[Dataset entries]
++++++++

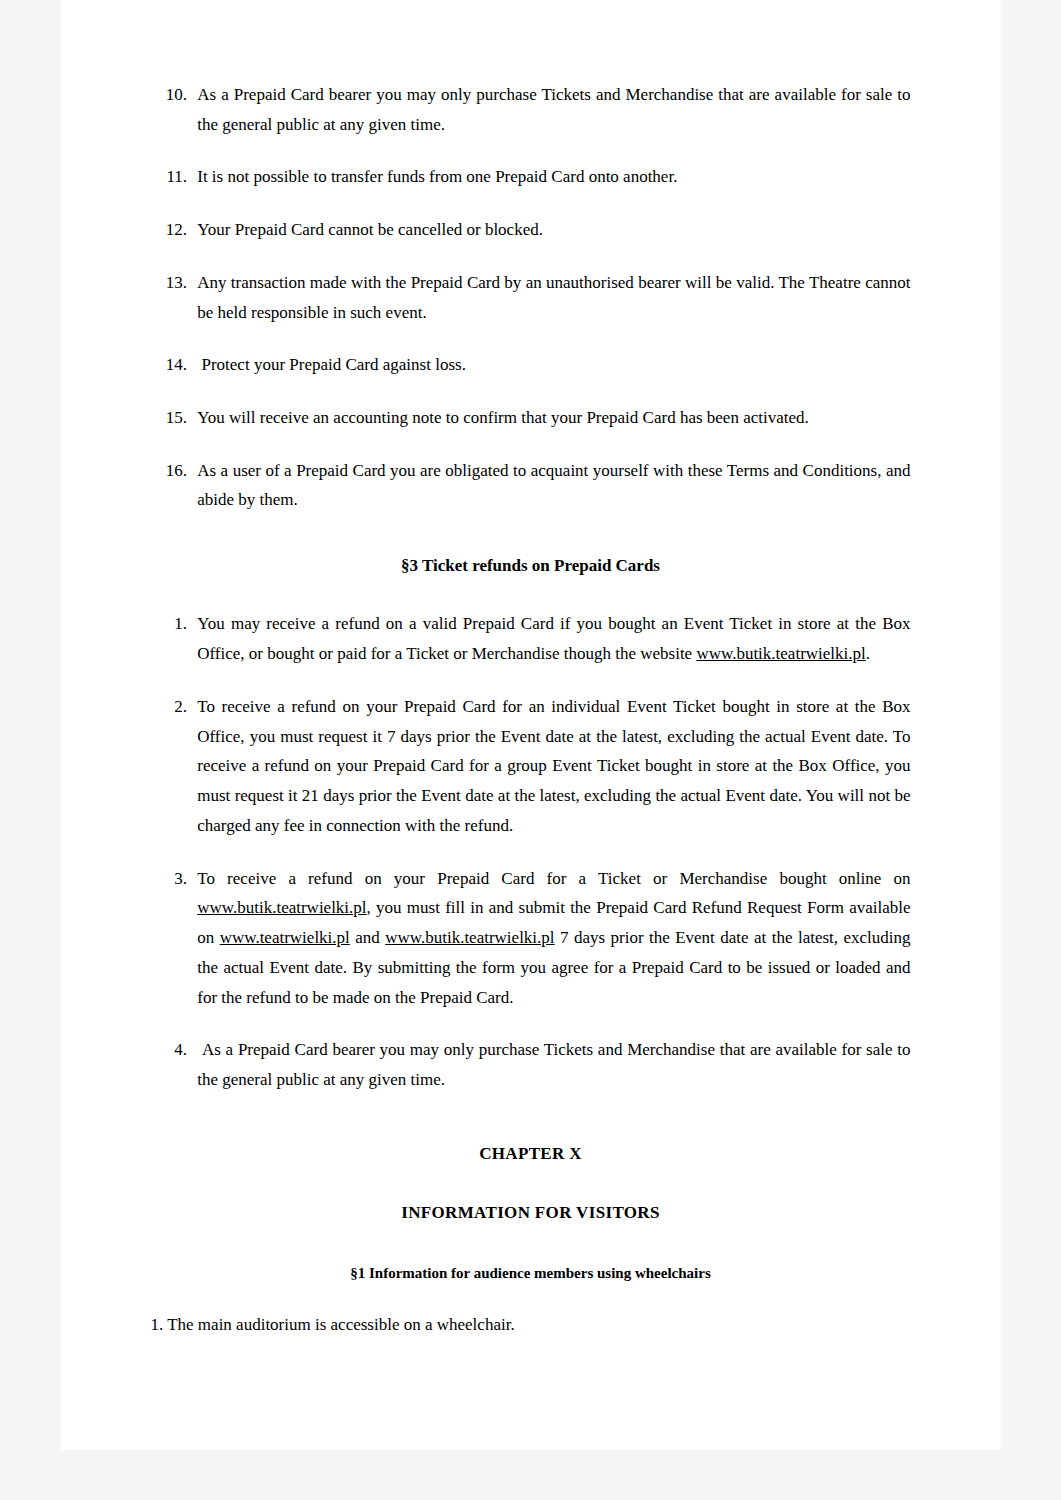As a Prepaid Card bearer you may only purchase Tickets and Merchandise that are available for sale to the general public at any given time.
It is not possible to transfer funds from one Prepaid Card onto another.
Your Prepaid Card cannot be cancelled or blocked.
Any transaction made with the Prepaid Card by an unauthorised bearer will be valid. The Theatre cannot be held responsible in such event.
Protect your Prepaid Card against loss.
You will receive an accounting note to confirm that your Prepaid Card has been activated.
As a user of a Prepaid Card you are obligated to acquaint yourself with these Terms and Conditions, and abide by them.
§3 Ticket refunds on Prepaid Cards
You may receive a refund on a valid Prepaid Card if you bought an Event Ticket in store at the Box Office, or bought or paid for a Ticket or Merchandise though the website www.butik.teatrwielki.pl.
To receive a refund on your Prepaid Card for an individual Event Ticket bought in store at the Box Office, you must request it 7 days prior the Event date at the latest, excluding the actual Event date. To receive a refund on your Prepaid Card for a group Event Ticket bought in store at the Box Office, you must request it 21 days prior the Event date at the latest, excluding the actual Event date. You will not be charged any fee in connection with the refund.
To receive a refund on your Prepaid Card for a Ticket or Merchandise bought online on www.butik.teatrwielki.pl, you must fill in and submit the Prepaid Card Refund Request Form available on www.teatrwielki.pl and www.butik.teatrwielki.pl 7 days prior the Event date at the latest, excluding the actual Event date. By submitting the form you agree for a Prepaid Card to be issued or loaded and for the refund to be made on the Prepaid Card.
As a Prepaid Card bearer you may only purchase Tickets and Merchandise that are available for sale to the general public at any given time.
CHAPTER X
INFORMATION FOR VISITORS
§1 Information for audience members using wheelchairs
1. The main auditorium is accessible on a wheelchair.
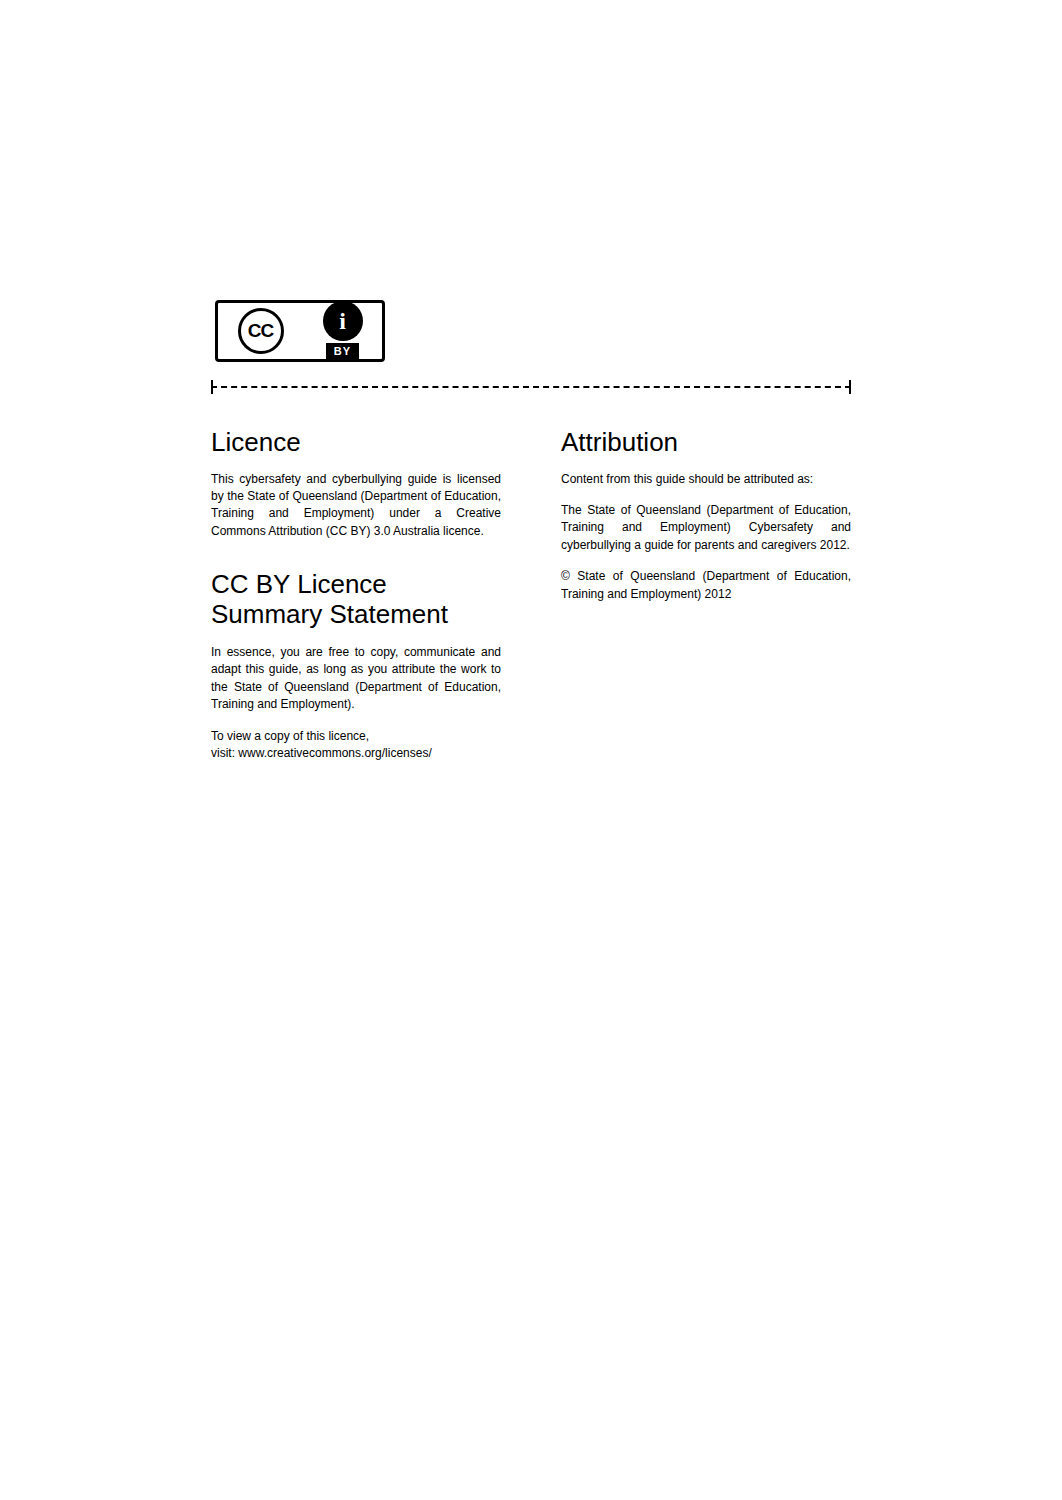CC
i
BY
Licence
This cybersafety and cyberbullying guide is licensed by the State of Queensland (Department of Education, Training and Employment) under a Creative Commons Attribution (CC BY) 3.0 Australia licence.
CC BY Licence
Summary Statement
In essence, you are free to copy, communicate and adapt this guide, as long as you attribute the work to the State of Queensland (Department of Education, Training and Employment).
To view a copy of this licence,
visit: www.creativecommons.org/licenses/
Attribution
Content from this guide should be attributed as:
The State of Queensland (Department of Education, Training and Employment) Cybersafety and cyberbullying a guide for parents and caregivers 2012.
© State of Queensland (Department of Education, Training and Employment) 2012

++++++++

Action item
Look for the string "will" in the entries above. Copy every line that has it.

Response below
Any transaction made with the Prepaid Card by an unauthorised bearer will be valid. The Theatre cannot be held responsible in such event.
You will receive an accounting note to confirm that your Prepaid Card has been activated.
To receive a refund on your Prepaid Card for an individual Event Ticket bought in store at the Box Office, you must request it 7 days prior the Event date at the latest, excluding the actual Event date. To receive a refund on your Prepaid Card for a group Event Ticket bought in store at the Box Office, you must request it 21 days prior the Event date at the latest, excluding the actual Event date. You will not be charged any fee in connection with the refund.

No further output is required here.